Another model for traffic source is an On-Off source model. In the On-Off source model, an On-Off source operates as a two state Markov modulated process (MMP). In the ON state, the source generates a packet with a probability. In the OFF state, no packets are generated. Two parameters are needed for the On-Off traffic source: an offered load and an average burst length. An MMP changes the injection process for bursty traffic. In an MMP, the rate of a Bernoulli injection process is modulated by a current state of a Markov chain.
FIG. 1 illustrates a two state Markov traffic source model. A traffic source may be modeled using the ON and OFF states. In the ON state, the traffic source has an injection rate of r1; in the OFF state, the traffic source has an injection rate of 0. The probability of transition from the OFF state to the ON state is a, and the probability of transition from the ON state to the OFF state is b. The two state Markov traffic source model represents a bursty injection process, where during bursts, injections occur with an overall rate of r1 and random inter-packet delays; and outside the bursts, no injection is allowed.

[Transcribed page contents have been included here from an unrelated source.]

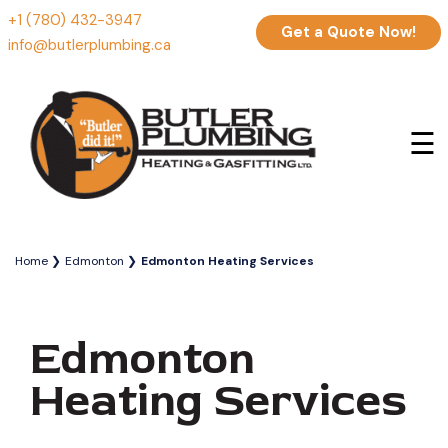
+1 (780) 432-3947
Get a Quote Now!
info@butlerplumbing.ca
☰
Home
Edmonton
Edmonton Heating Services
Edmonton
Heating Services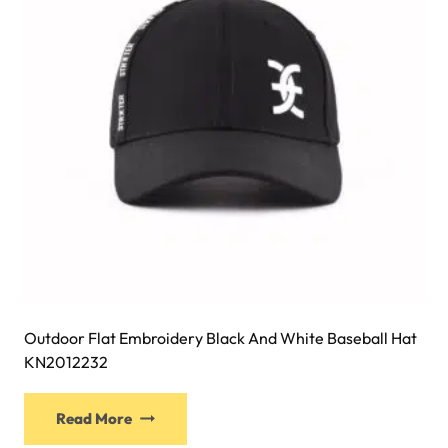
be
chosen
on
the
product
page
Outdoor Flat Embroidery Black And White Baseball Hat
KN2012232
This
Read More
product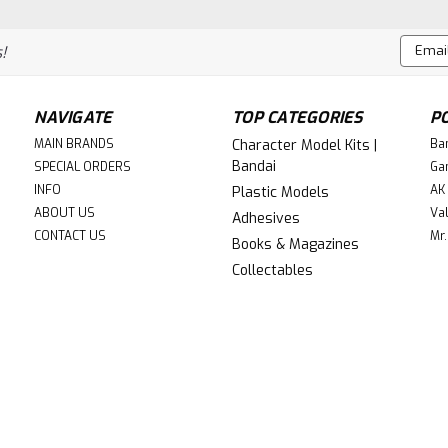
stunning new release for the Warham
renowned Games Workshop. This intric
Email
!
faction,...
Addres
$181.99
NAVIGATE
TOP CATEGORIES
P
ADD TO CART
Compa
MAIN BRANDS
Character Model Kits |
Ba
Bandai
SPECIAL ORDERS
Ga
INFO
AK 
Plastic Models
ABOUT US
Val
Adhesives
CONTACT US
Mr.
Books & Magazines
|
Games Workshop (GW)
Sku:
GW73-55
Collectables
GW73-556 COMBAT PATR
$144.99
ADD TO CART
Compa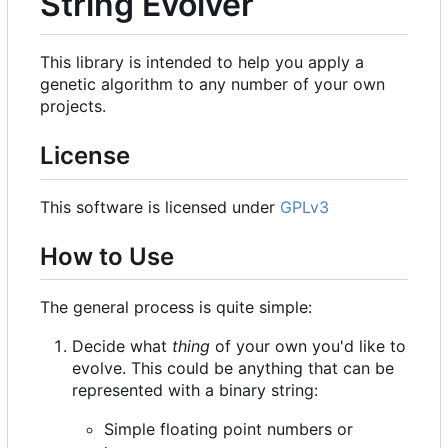
String Evolver
This library is intended to help you apply a
genetic algorithm to any number of your own
projects.
License
This software is licensed under
GPLv3
How to Use
The general process is quite simple:
Decide what
thing
of your own you'd like to
evolve. This could be anything that can be
represented with a binary string:
Simple floating point numbers or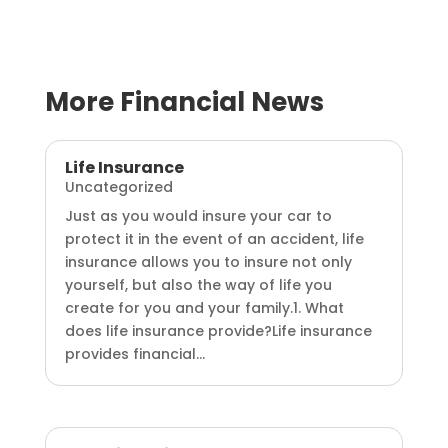
More Financial News
Life Insurance
Uncategorized
Just as you would insure your car to
protect it in the event of an accident, life
insurance allows you to insure not only
yourself, but also the way of life you
create for you and your family.1. What
does life insurance provide?Life insurance
provides financial...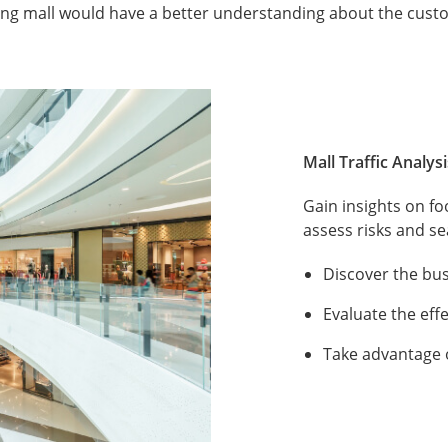
ing mall would have a better understanding about the cust
Mall Traffic Analysi
Gain insights on fo
assess risks and s
Discover the bus
Evaluate the eff
Take advantage 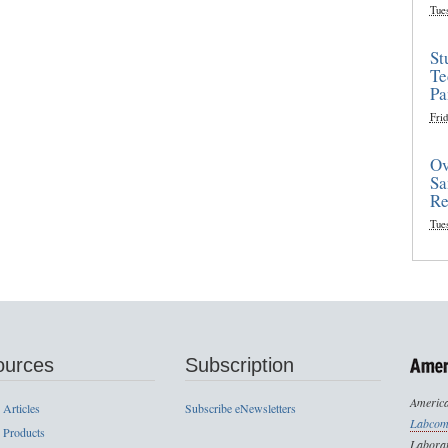
Tue
St
Te
Pa
Frid
Ov
Sa
Re
Tue
ources
Subscription
America
 Articles
Subscribe eNewsletters
Labcom
 Products
Laborat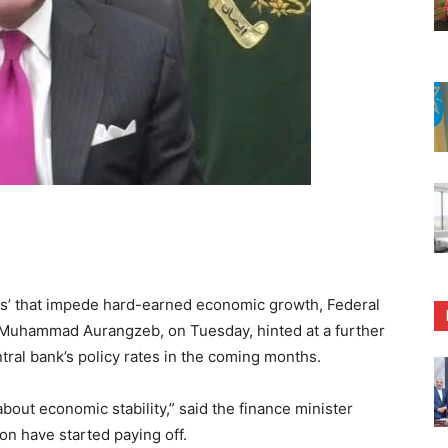
s’ that impede hard-earned economic growth, Federal
 Muhammad Aurangzeb, on Tuesday, hinted at a further
tral bank’s policy rates in the coming months.
bout economic stability,” said the finance minister
ion have started paying off.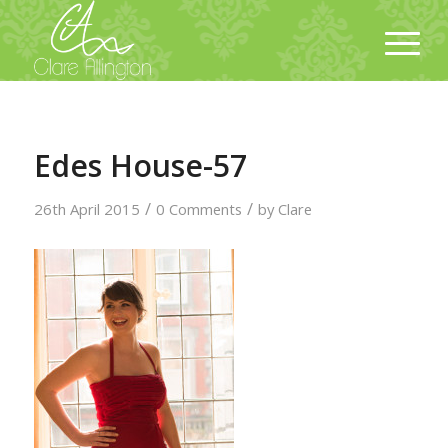
Edes House-57
/
/
26th April 2015
0 Comments
by
Clare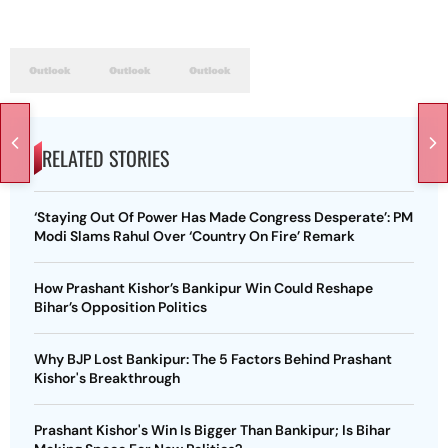
RELATED STORIES
‘Staying Out Of Power Has Made Congress Desperate’: PM
Modi Slams Rahul Over ‘Country On Fire’ Remark
How Prashant Kishor’s Bankipur Win Could Reshape
Bihar’s Opposition Politics
Why BJP Lost Bankipur: The 5 Factors Behind Prashant
Kishor's Breakthrough
Prashant Kishor's Win Is Bigger Than Bankipur; Is Bihar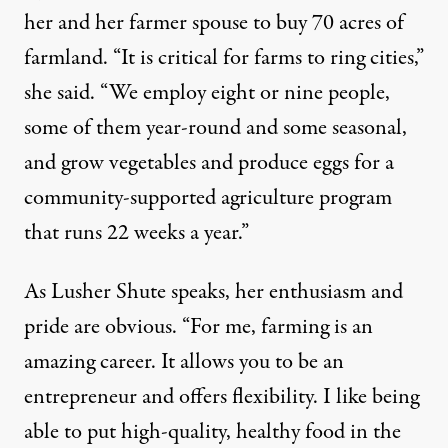
her and her farmer spouse to buy 70 acres of
farmland. “It is critical for farms to ring cities,”
she said. “We employ eight or nine people,
some of them year-round and some seasonal,
and grow vegetables and produce eggs for a
community-supported agriculture program
that runs 22 weeks a year.”
As Lusher Shute speaks, her enthusiasm and
pride are obvious. “For me, farming is an
amazing career. It allows you to be an
entrepreneur and offers flexibility. I like being
able to put high-quality, healthy food in the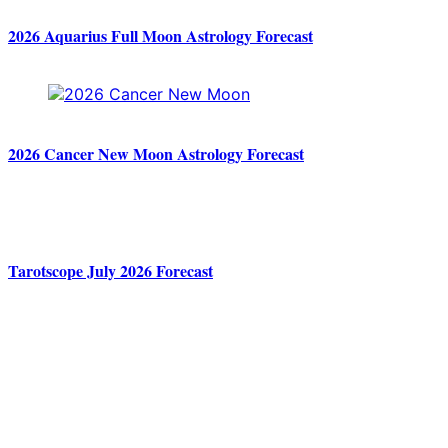
2026 Aquarius Full Moon Astrology Forecast
2026 Cancer New Moon Astrology Forecast
Tarotscope July 2026 Forecast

The average burst length is 1/b and the average time between two bursts is 1/a. The larger the ratio of b to a, the more intense is the traffic arrival during a burst period.

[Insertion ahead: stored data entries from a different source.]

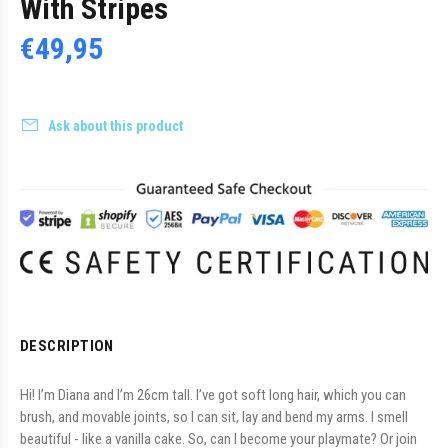
With Stripes
€49,95
Ask about this product
DESCRIPTION
Hi! I’m Diana and I’m 26cm tall. I’ve got soft long hair, which you can
brush, and movable joints, so I can sit, lay and bend my arms. I smell
beautiful - like a vanilla cake. So, can I become your playmate? Or join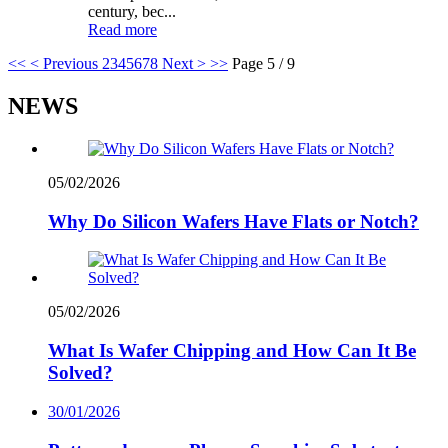
century, bec...
Read more
<<
< Previous
2
3
4
5
6
7
8
Next >
>>
Page 5 / 9
NEWS
05/02/2026
Why Do Silicon Wafers Have Flats or Notch?
05/02/2026
What Is Wafer Chipping and How Can It Be
Solved?
30/01/2026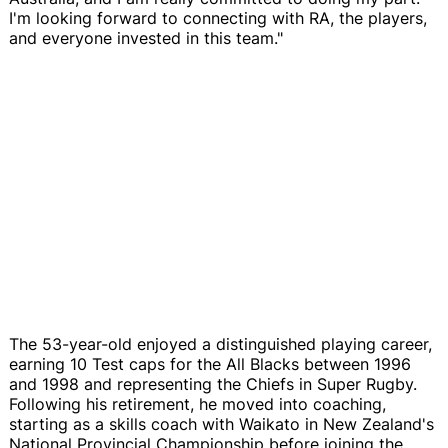
I'm looking forward to connecting with RA, the players,
and everyone invested in this team."
The 53-year-old enjoyed a distinguished playing career,
earning 10 Test caps for the All Blacks between 1996
and 1998 and representing the Chiefs in Super Rugby.
Following his retirement, he moved into coaching,
starting as a skills coach with Waikato in New Zealand's
National Provincial Championship before joining the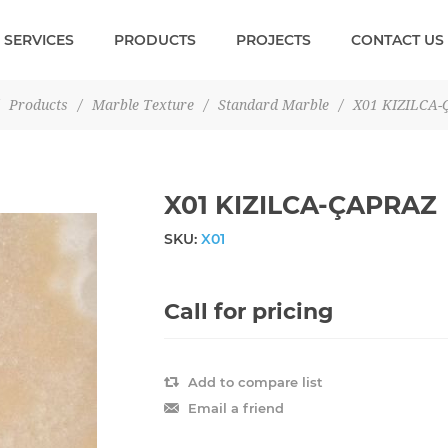
SERVICES
PRODUCTS
PROJECTS
CONTACT US
Products
/
Marble Texture
/
Standard Marble
/
X01 KIZILCA-
X01 KIZILCA-ÇAPRAZ
SKU:
X01
Call for pricing
Add to compare list
Email a friend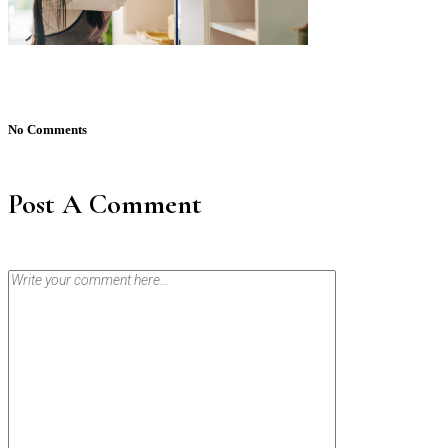
No Comments
Post A Comment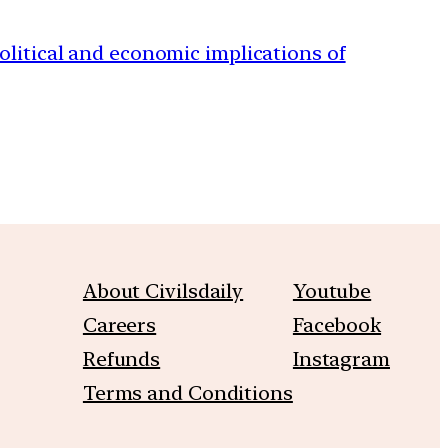
political and economic implications of
About Civilsdaily
Youtube
Careers
Facebook
Refunds
Instagram
Terms and Conditions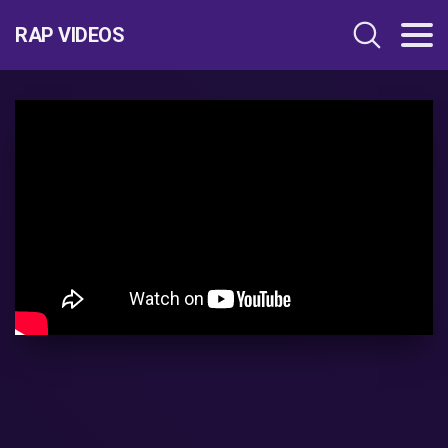
RAP VIDEOS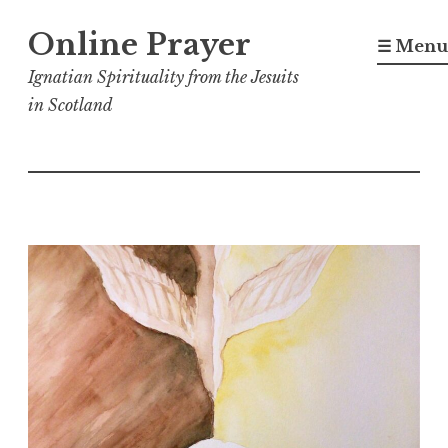
Skip
Online Prayer
to
☰ Menu
content
Ignatian Spirituality from the Jesuits
in Scotland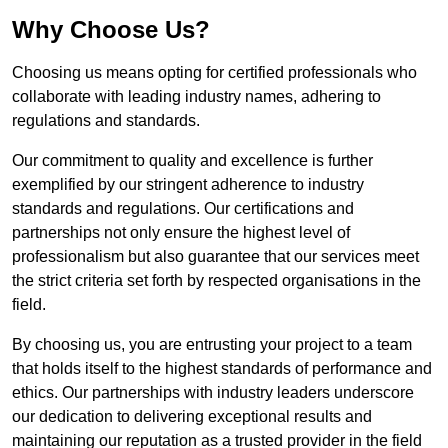
Why Choose Us?
Choosing us means opting for certified professionals who
collaborate with leading industry names, adhering to
regulations and standards.
Our commitment to quality and excellence is further
exemplified by our stringent adherence to industry
standards and regulations. Our certifications and
partnerships not only ensure the highest level of
professionalism but also guarantee that our services meet
the strict criteria set forth by respected organisations in the
field.
By choosing us, you are entrusting your project to a team
that holds itself to the highest standards of performance and
ethics. Our partnerships with industry leaders underscore
our dedication to delivering exceptional results and
maintaining our reputation as a trusted provider in the field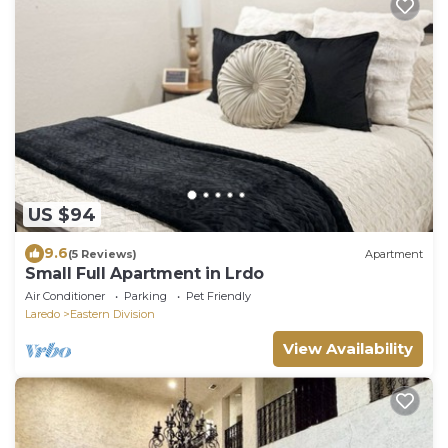
US $94
9.6
(5 Reviews)
Apartment
Small Full Apartment in Lrdo
Air Conditioner
Parking
Pet Friendly
Laredo
Eastern Division
View Availability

The two state Markov traffic model is a special case of Markov-based traffic models. In general, a Markov-based traffic model is represented as an n-state continuous time Markov process (the more the number of states, the more the variety of traffic patterns, rates, etc.). The n-state continuous time Markov process may be presented asM={M(t)}, t=0 to ∞,where the state space is {S1, S2, . . . , Sn}. Thus,M(t){S1,S2, . . . ,Sn}.

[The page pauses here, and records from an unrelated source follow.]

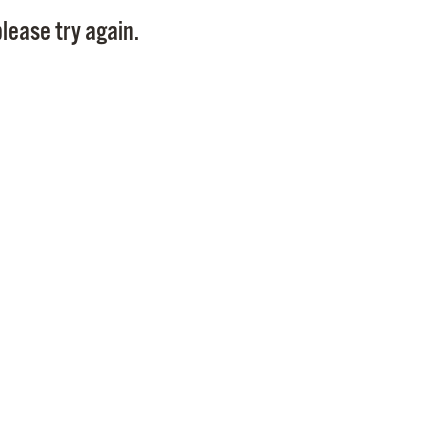
Pay
lease try again.
Pr
See
Vi
Wat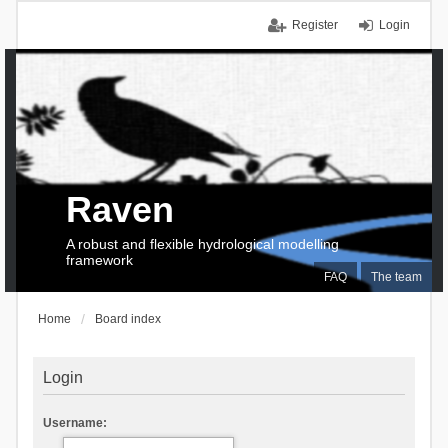
Register
Login
Raven
A robust and flexible hydrological modelling
framework
FAQ
The team
Home
Board index
Login
Username: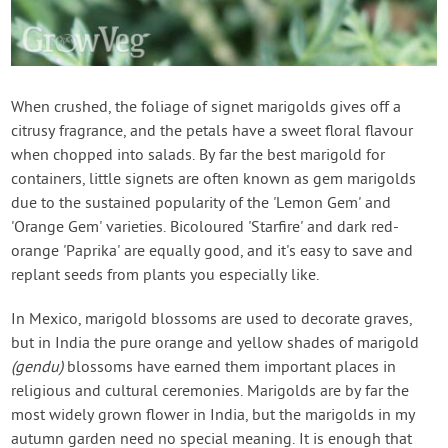
When crushed, the foliage of signet marigolds gives off a
citrusy fragrance, and the petals have a sweet floral flavour
when chopped into salads. By far the best marigold for
containers, little signets are often known as gem marigolds
due to the sustained popularity of the 'Lemon Gem' and
'Orange Gem' varieties. Bicoloured 'Starfire' and dark red-
orange 'Paprika' are equally good, and it's easy to save and
replant seeds from plants you especially like.
In Mexico, marigold blossoms are used to decorate graves,
but in India the pure orange and yellow shades of marigold
(gendu)
blossoms have earned them important places in
religious and cultural ceremonies. Marigolds are by far the
most widely grown flower in India, but the marigolds in my
autumn garden need no special meaning. It is enough that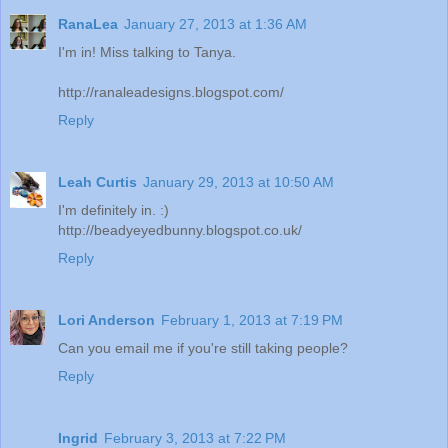
RanaLea
January 27, 2013 at 1:36 AM
I'm in! Miss talking to Tanya.
http://ranaleadesigns.blogspot.com/
Reply
Leah Curtis
January 29, 2013 at 10:50 AM
I'm definitely in. :)
http://beadyeyedbunny.blogspot.co.uk/
Reply
Lori Anderson
February 1, 2013 at 7:19 PM
Can you email me if you're still taking people?
Reply
Ingrid
February 3, 2013 at 7:22 PM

The Markov process M stays in state Si for an exponentially distributed holding time and then jumps to state Sj with probability Pij. More generally, all the state transitions are governed by a probability state matrix P=[Pij], where Pij represents the probability of transition from state i to state j. Using the Markov process, the probability of traffic arrival is determined by a specific state in which the Markov process M is in. For example, assume that while M is in state Sk, the probability of traffic arrivals is completely determined by k, and this holds true for every 1≦k≦n. When M undergoes a transition to, for example, state Sj, then a new probability takes effect for the duration of state Sj. The most commonly used Markov modulated process model is the Markov Modulated Poisson process (MMPP). In that case, the modulation mechanism simply stipulates that in the state Sk of M, traffic arrivals occur according to a Poisson process at rate λk. As the state changes, so does the rate. These traffic source models above have been applied to traditional network equipment such as special purpose network devices (e.g., routers and switches). Yet, a new networking architecture, software-defined networking (SDN), is gaining popularity among carriers and enterprises, and SDN has specific features worth considering in applying traffic modeling.
The software-defined networking (SDN) is a network architecture that aims at decoupling control plane functions from data plane functions such that separate apparatuses may be utilized for different functions. In the SDN architecture, network intelligence and states are logically centralized, and the underlying network infrastructure is abstracted from the applications. As a result, networking may be simplified and new applications become feasible. For example, network virtualization can be accomplished by implementing it in a software application where the control plane is separated from the data plane. Also, a network administrator of a SDN system may have programmable central control of network traffic without requiring physical access to the system's hardware devices.